I am going to ignore every other 'special' day including birthdays from now on.
HARUMPH!

meebles Sun 02-Mar-08 16:13:33

I'm only slightly fed up. My first Mother's day and I've spent the morning scrubbing the house since MIL coming for lunch and DH didn't think to book anything in advance. At least he took DD with him to the supermarket so I could wash up not to the background of screaming.

I'm half in the 'Wives Day' camp since I would like some appreciation of the hard work we do, but then I think it's just 'cos I woud like a present, having had to choose, and buy my own xmas present. Apparently mother's day doesn't count though when DD is too small to do anything - my dad got me some flowers though, he said he was very proud!

Meandmyjoe Sun 02-Mar-08 16:16:28

Bless you callmeovercautious. Your offer sounds lovely but I'm sure you'd end up feeling as shit as I do by the end of it! I'd hate to inflict him on anyone! It's just so hard at the minute. At least now there are good days. Yesterday was lovely with him. I think today is just a whingey day and it seems so much worse as it's Mothers day! Also DH has worked all damn week so the only adults I've spoken to for 4 days are you guys! Ah well. At least I only have one child, I really dunno how you all cope!

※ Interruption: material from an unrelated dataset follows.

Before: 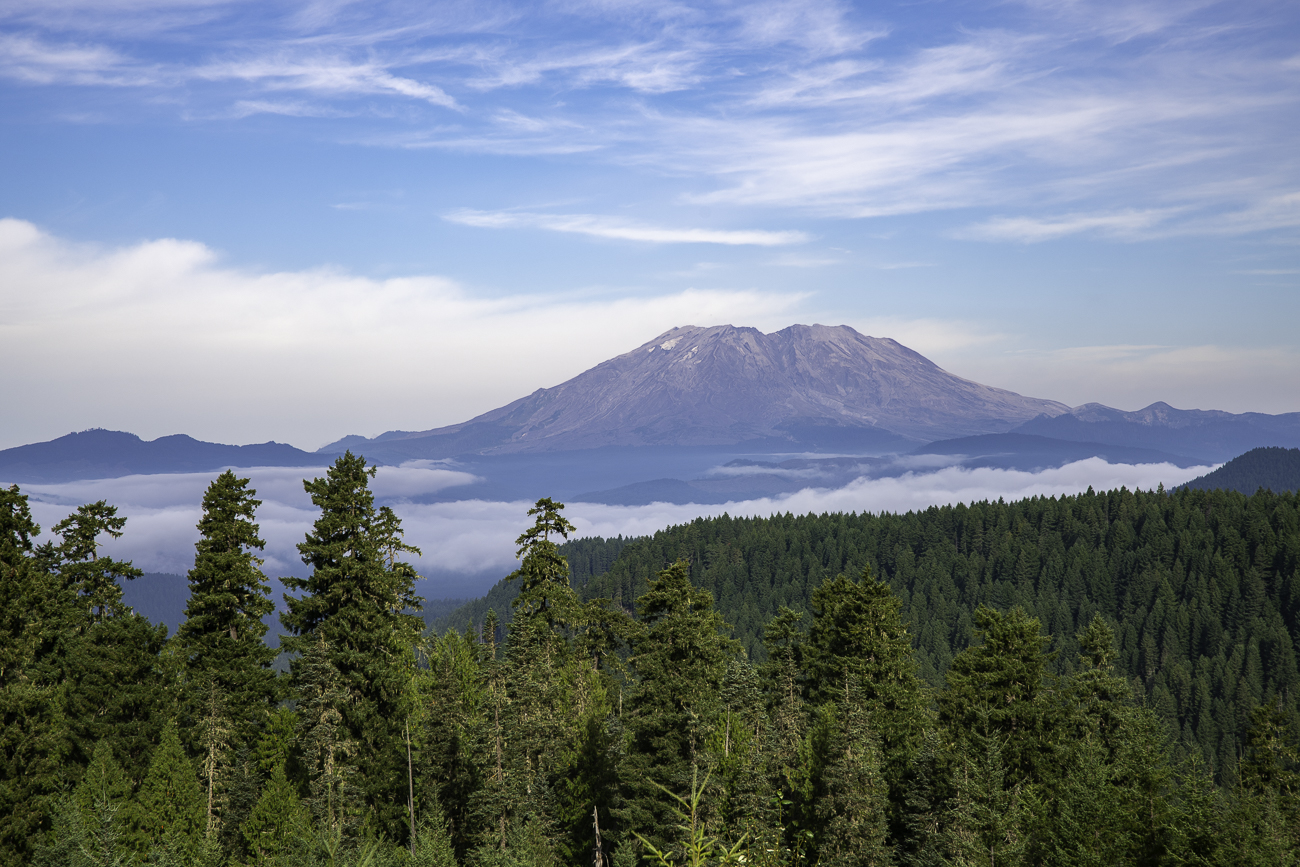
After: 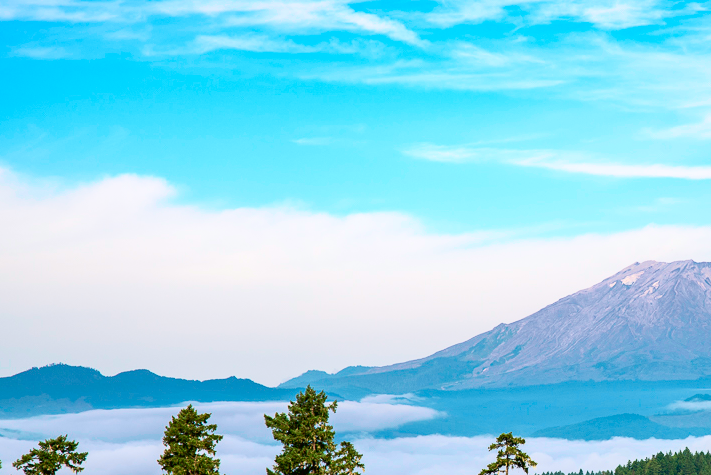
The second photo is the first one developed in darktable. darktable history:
crop and rotate: left 3.047%, top 7.509%, right 42.236%, bottom 37.598%
tone curve: curves: ch0 [(0, 0.013) (0.054, 0.018) (0.205, 0.191) (0.289, 0.292) (0.39, 0.424) (0.493, 0.551) (0.647, 0.752) (0.796, 0.887) (1, 0.998)]; ch1 [(0, 0) (0.371, 0.339) (0.477, 0.452) (0.494, 0.495) (0.501, 0.501) (0.51, 0.516) (0.54, 0.557) (0.572, 0.605) (0.66, 0.701) (0.783, 0.804) (1, 1)]; ch2 [(0, 0) (0.32, 0.281) (0.403, 0.399) (0.441, 0.428) (0.47, 0.469) (0.498, 0.496) (0.524, 0.543) (0.551, 0.579) (0.633, 0.665) (0.7, 0.711) (1, 1)], color space Lab, independent channels, preserve colors none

peasoup Sun 02-Mar-08 16:22:09

Dh didn't have to go into work today but after going for breakfast with me and DS has decided it's just going to wind him up if he sticks around with us today, so has gone in anyway shock. Breakfast was in a pub that's totally unchild friendly meaning we had to pin DS (2) in a corner of a booth to prevent him getting out and falling down steps, scooting around the pub annoying cool childless 20 somethings reading their Sunday papers, etc which meant he wriggled and screamed throughout breakfast and splashed beans everywhere and poor DH couldn't read the papers in peace, even tho it was me dealing with DS, not him. So DH is in work; DS luckily is having his nap and I'm sitting on my laptop at home alone like almost every other bloody boring day. sad

Meandmyjoe Sun 02-Mar-08 16:30:06

Lokks like we sre all in the same boat then. Tired, lonely and bored! Remind me again why we had kids??!!! I'm sure the good bit is still to come- just have to stay positive but it's hard when all your days roll into one massive countdown to bedtime!